Thursday, June 7, 2007

[WASHINGTON, D.C.] – U.S. Senator Dick Durbin (D-IL) today introduced legislation that will allow private student loans to be discharged after a borrower files for bankruptcy.  Under changes made to the bankruptcy code in 2005, private student loans were given the same preferred treatment as government-guaranteed student loans.  Currently, both government-guaranteed loans and private student loans are not dischargeable except under very extreme circumstances.  This can place a tremendous burden on student borrowers with private loans.

    “Private student loans are incredible money-makers for loan companies, and students end up saddled with sky-high interest rates and mountains of debt,” said Durbin. “I don’t think many 17 or 18 year-old students realize the long-term impact of their loan decisions.  Some of these private student loan repayment schedules – with double-digit interest rates – can follow a student borrower from graduation to the grave.”

    Private student loans are the fastest growing and most profitable sector of the student loan industry.  Since 2001 the market for private student loans has grown at an annual rate of 27% to $17.3 billion in 2006 – roughly 20% of total student borrowing.  Ten years ago, only 5% of total education loan volume was in private loans.  The interest rates and fees on private loans can be as onerous as credit cards.  There are reports of private loans with interest rates of at least 15% and higher rates are not unheard of.  Unlike federal student loans, there is no government-imposed loan limit on private loans and no public regulation over the terms and cost of these loans.

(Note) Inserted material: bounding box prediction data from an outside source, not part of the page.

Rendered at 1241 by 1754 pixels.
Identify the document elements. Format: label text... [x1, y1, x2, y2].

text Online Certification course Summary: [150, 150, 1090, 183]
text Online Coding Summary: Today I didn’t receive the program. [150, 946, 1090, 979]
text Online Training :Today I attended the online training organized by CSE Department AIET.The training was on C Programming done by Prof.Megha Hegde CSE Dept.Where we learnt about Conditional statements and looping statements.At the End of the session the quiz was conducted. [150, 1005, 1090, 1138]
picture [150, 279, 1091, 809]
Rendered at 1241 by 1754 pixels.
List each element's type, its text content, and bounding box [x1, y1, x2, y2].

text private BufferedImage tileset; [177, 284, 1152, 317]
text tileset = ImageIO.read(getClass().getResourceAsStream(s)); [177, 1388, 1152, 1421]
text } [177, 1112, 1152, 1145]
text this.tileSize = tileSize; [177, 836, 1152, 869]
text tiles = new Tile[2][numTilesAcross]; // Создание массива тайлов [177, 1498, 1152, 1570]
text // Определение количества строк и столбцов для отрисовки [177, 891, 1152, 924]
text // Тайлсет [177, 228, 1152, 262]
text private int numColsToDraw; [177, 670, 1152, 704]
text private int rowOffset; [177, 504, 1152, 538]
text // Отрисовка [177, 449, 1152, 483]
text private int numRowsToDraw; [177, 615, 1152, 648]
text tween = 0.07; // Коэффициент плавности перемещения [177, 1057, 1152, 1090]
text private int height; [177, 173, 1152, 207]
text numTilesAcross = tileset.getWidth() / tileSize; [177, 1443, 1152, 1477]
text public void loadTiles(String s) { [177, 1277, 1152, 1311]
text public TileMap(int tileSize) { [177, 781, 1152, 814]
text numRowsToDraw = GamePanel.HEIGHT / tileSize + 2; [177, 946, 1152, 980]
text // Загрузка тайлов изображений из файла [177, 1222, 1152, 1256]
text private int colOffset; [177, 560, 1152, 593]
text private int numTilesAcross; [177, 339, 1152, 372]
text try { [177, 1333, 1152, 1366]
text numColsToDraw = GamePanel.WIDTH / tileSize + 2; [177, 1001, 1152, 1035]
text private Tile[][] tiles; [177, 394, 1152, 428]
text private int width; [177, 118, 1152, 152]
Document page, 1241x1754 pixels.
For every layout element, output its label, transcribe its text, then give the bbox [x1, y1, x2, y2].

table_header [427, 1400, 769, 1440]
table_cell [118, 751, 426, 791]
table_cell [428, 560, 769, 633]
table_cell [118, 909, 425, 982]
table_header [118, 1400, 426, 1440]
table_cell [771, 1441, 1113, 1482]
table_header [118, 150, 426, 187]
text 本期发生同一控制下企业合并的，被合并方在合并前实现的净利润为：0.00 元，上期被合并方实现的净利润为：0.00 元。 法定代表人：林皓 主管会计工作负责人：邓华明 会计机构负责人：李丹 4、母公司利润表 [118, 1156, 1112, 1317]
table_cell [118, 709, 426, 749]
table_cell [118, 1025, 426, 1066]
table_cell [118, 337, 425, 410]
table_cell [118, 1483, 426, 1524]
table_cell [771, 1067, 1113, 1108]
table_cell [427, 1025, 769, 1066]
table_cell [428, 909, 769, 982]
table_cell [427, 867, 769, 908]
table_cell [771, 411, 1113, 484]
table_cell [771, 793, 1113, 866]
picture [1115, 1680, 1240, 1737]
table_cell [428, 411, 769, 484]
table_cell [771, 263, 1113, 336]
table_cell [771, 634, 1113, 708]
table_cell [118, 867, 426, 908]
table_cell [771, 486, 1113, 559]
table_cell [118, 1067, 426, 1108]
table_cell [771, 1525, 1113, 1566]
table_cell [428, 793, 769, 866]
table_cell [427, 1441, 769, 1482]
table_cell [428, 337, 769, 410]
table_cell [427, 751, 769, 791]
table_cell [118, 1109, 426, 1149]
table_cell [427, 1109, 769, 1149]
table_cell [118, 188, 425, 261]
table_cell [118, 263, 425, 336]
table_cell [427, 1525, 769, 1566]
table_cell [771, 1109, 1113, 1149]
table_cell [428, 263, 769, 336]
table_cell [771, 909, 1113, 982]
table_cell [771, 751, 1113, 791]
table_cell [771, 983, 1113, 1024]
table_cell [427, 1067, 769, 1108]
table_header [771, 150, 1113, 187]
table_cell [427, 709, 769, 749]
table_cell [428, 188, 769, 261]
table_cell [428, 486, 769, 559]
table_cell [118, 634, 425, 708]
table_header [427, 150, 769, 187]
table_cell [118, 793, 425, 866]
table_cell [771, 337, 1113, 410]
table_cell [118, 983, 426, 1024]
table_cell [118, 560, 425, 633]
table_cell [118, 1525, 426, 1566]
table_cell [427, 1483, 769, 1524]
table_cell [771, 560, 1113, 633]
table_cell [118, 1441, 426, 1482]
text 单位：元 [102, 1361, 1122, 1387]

    Previously, only government issued or guaranteed student loans were protected during bankruptcy – meaning that only federal or state loans were not dischargeable.  This protection has been in place since 1978 and was intended to safeguard federal investments in higher education.  In 2005, a provision was added that extended the same bankruptcy protections to private lenders participating in the student loan industry. The Durbin bill restores the bankruptcy law, as it pertains to private student loans, to the language that was in place before 2005, so that privately issued student loans will once again be dischargeable in bankruptcy, placing student loan companies in the same position as virtually all other private creditors.  The bill also clarifies that existing protections are specific to loans that were issued by or are guaranteed by state or federal governments.